▸ AIM: Can you print every line of text in each of the entries below, character for character, and leave the pictures out?

▸ SUPPLIED MATERIAL:

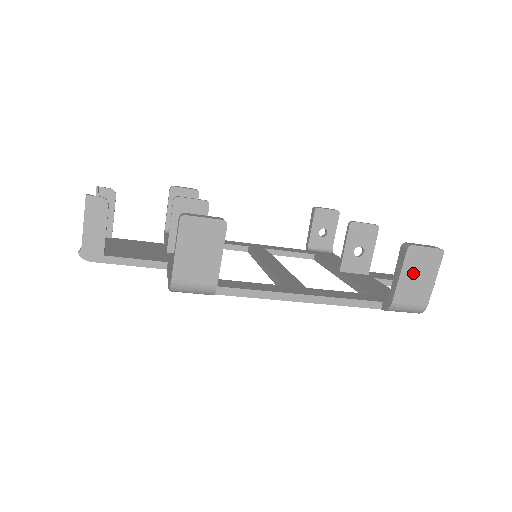
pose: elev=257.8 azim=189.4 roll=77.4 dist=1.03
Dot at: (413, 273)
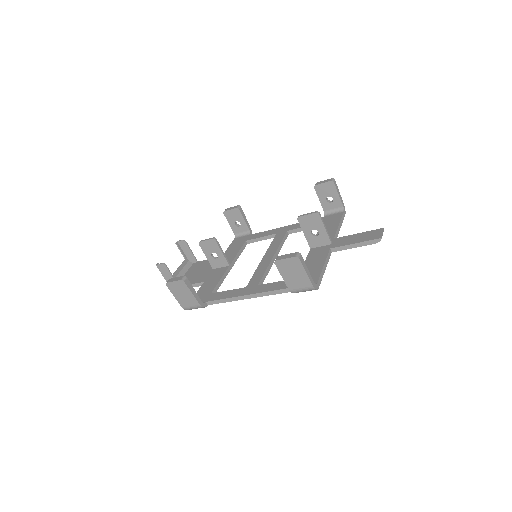
Dot at: (289, 274)
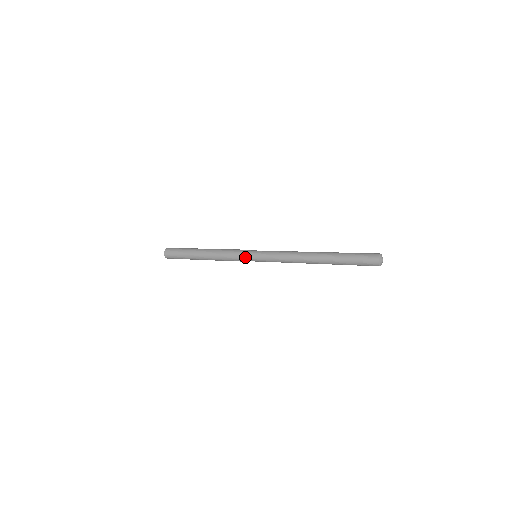
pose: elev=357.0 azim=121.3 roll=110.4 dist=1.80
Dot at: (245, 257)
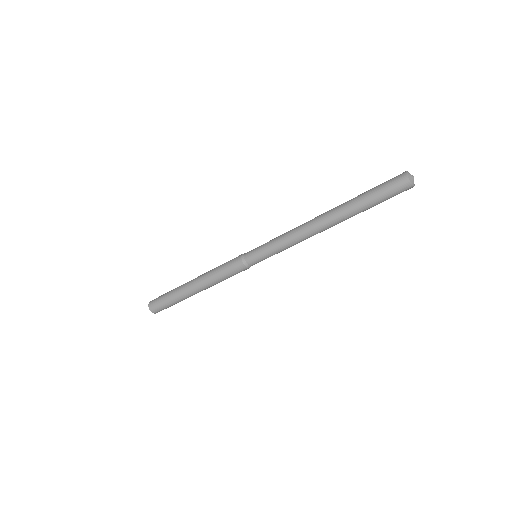
Dot at: (243, 254)
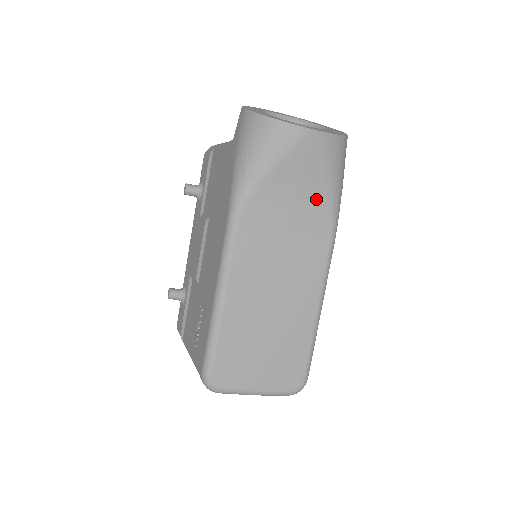
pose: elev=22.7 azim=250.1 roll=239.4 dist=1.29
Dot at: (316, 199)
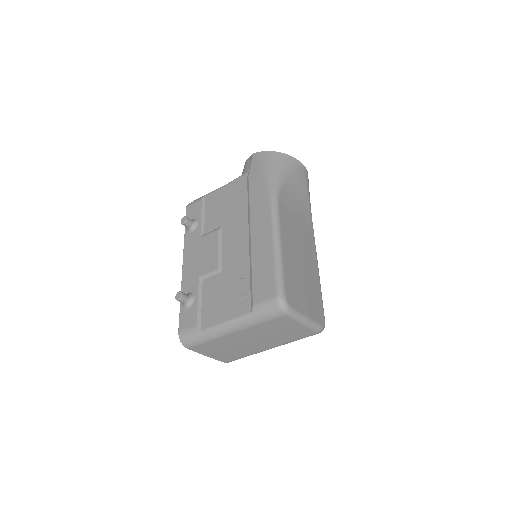
Dot at: (305, 205)
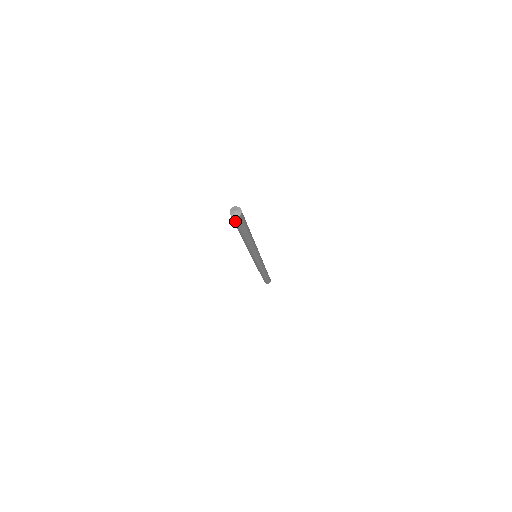
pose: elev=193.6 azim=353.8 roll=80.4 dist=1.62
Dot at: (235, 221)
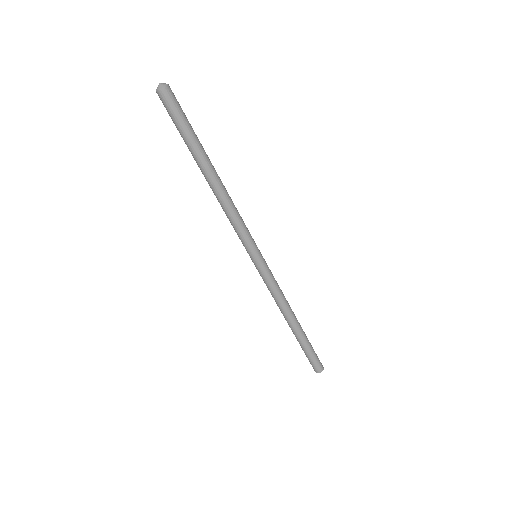
Dot at: (168, 103)
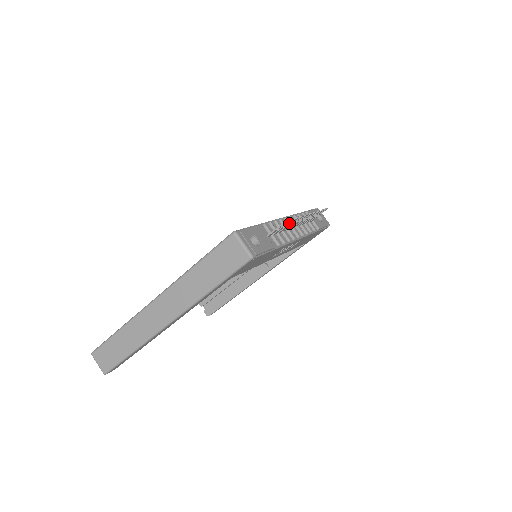
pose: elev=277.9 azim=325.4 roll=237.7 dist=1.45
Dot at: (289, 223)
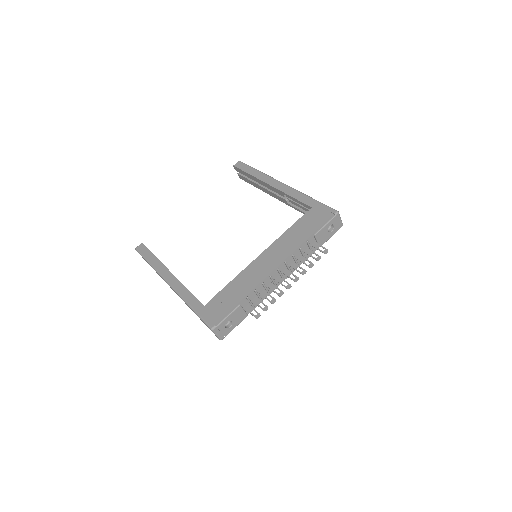
Dot at: occluded
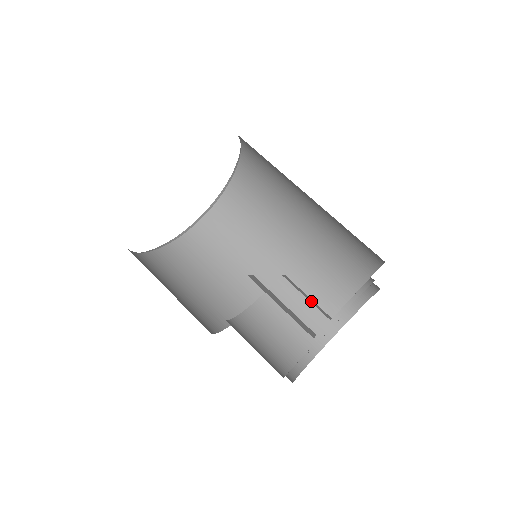
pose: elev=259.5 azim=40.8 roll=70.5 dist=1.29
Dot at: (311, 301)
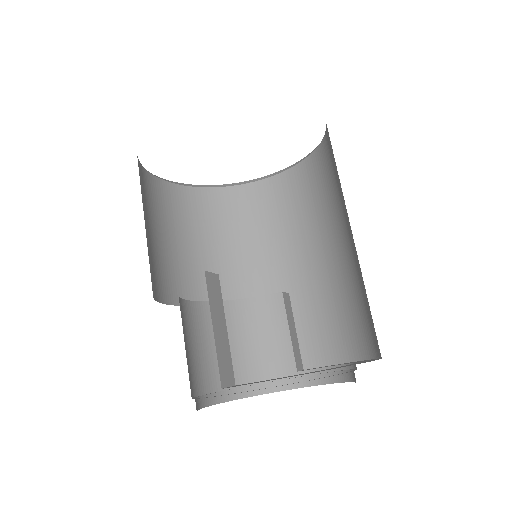
Dot at: (293, 338)
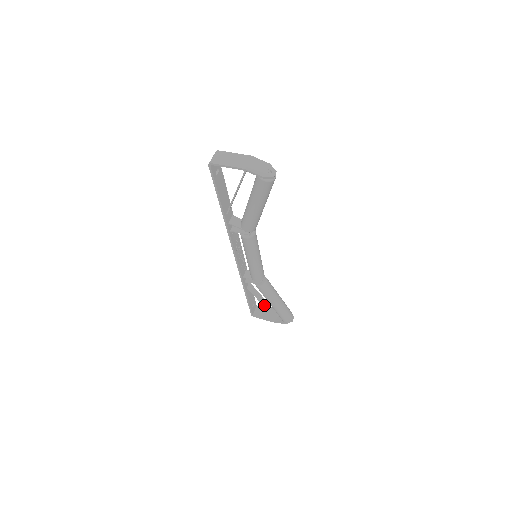
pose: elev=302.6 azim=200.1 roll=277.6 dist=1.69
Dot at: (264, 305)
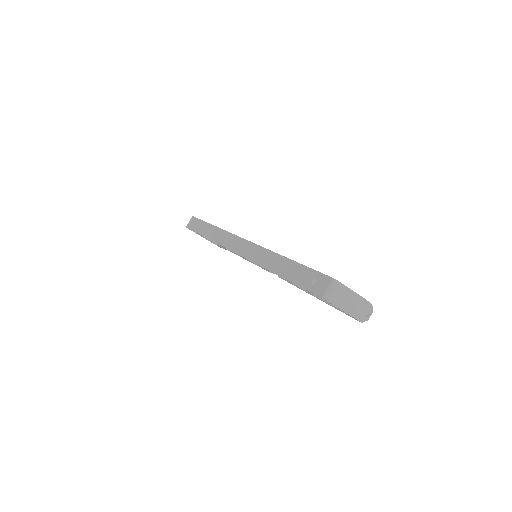
Dot at: occluded
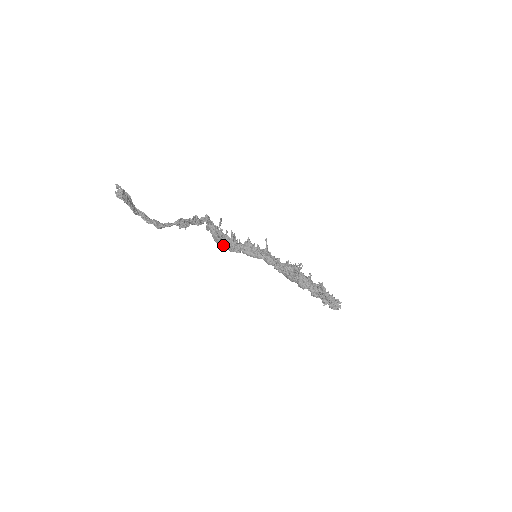
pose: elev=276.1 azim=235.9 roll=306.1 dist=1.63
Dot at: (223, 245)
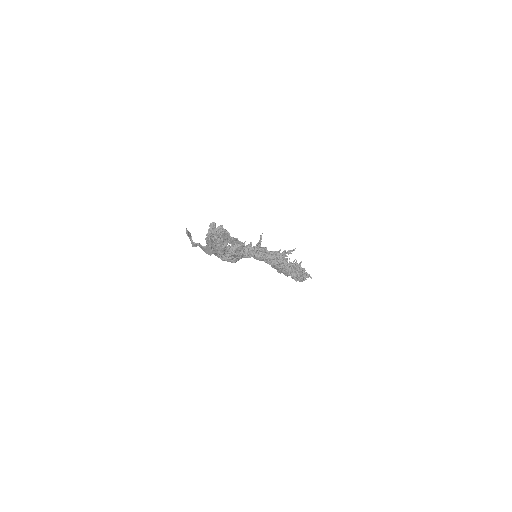
Dot at: occluded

▸ WRITTEN REPLY:
pose: elev=257.8 azim=189.4 roll=77.4 dist=1.03
Dot at: (413, 273)
Dot at: (289, 274)
pose: elev=357.0 azim=121.3 roll=110.4 dist=1.80
Dot at: (245, 257)
Dot at: (243, 254)
pose: elev=22.7 azim=250.1 roll=239.4 dist=1.29
Dot at: (316, 199)
Dot at: (305, 205)
pose: elev=193.6 azim=353.8 roll=80.4 dist=1.62
Dot at: (235, 221)
Dot at: (168, 103)
pose: elev=277.9 azim=325.4 roll=237.7 dist=1.45
Dot at: (289, 223)
Dot at: occluded
pose: elev=259.5 azim=40.8 roll=70.5 dist=1.29
Dot at: (311, 301)
Dot at: (293, 338)
pose: elev=302.6 azim=200.1 roll=277.6 dist=1.69
Dot at: (264, 305)
Dot at: occluded
pose: elev=276.1 azim=235.9 roll=306.1 dist=1.63
Dot at: (223, 245)
Dot at: occluded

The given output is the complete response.